In this project we will use and further develop the new competence we have built up in the field of computer-aided simulations of materials. This is an area where a most rapid development is taking place internationally.
The main goal is to achieve a deep understanding of the behavior of advanced metallic alloys at the fundamental level by studying their electronic and atomic structure using the most modern computational methods. This will enable us to establish a set of materials parameters and composition-structure-property relations that are needed for materials optimization. This fits with what has now become internationally known as the "Materials Genome Initiative".

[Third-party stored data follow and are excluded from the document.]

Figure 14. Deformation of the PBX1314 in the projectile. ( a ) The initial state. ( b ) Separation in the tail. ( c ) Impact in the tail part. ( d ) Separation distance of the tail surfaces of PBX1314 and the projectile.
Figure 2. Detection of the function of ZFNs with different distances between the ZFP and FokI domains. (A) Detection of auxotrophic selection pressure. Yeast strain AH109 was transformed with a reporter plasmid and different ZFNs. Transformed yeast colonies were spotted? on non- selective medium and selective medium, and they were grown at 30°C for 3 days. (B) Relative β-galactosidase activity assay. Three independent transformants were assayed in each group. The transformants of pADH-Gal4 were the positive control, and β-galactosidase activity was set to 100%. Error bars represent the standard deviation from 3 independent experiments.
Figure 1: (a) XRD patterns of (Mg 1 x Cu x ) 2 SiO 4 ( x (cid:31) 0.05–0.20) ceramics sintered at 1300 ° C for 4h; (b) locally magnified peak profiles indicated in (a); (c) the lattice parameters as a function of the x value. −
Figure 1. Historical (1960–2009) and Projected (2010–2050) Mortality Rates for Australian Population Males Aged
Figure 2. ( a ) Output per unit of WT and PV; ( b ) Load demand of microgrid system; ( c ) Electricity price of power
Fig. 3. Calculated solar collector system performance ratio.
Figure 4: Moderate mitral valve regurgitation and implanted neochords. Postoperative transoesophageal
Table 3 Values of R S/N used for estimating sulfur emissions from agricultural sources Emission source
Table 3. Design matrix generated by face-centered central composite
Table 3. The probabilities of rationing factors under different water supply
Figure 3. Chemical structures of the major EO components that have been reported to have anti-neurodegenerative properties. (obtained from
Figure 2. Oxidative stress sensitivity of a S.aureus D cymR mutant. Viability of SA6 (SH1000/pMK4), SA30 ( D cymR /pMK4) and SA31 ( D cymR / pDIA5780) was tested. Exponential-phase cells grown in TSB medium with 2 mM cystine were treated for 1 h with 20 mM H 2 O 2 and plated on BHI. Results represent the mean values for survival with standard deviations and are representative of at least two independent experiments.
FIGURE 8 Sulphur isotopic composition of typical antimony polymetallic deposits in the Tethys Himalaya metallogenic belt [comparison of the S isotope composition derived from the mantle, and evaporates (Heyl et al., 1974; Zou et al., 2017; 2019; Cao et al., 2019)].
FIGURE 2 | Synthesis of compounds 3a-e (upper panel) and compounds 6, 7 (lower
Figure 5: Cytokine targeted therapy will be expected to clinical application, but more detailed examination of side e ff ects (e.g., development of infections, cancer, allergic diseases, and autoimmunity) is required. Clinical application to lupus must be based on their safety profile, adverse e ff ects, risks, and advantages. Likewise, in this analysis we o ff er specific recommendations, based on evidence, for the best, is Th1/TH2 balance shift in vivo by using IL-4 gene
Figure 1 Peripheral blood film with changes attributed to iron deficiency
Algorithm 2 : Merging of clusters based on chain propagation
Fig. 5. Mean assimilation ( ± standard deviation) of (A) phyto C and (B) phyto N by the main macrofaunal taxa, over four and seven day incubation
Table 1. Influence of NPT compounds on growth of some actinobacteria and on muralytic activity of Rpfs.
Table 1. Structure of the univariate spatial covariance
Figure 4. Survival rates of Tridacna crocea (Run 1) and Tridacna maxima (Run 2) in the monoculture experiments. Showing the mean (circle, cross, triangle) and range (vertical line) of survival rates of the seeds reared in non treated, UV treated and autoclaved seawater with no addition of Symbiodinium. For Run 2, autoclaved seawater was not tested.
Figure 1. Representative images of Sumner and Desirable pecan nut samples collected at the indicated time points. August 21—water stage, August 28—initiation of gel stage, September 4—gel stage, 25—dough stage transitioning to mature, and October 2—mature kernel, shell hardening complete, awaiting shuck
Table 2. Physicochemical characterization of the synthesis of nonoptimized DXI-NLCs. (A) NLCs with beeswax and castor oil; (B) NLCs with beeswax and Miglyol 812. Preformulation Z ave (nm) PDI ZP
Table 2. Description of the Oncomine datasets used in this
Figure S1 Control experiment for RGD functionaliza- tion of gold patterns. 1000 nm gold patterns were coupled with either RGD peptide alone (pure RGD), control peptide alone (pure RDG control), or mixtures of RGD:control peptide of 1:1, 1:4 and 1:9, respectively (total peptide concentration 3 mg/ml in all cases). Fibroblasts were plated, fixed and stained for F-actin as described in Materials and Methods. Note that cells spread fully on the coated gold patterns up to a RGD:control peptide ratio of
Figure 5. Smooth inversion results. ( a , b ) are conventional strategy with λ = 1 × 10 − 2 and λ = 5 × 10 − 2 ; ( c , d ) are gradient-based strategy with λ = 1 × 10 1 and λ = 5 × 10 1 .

Here these methods will be applied to systems containing lanthanide elements. The recently imposed severe Chinese export restrictions regarding lanthanides have created a serious problem for the rest of the world, a fact which has been publically addressed by President Obama. It has become realized that even a minute additions of these elements often are beneficial for the performance of many materials. The extent of this usage had previously been severely underestimated. Therefore there is a strong need for a much improved understanding of the influence of these elements on materials properties. Based on this, one should be able to identify other elements (or combinations of elements) which could replace the particular role of a lanthanide. Thereby the world´s need of Chinese rare-earths could drastically decrease.
Equipped with our new theoretical tools combined with our deep acquaintance with the lanthanides, we are in a very good position to address this present problem with the rare-earth elements. Especially lighter lanthanides in metal systems will be in focus.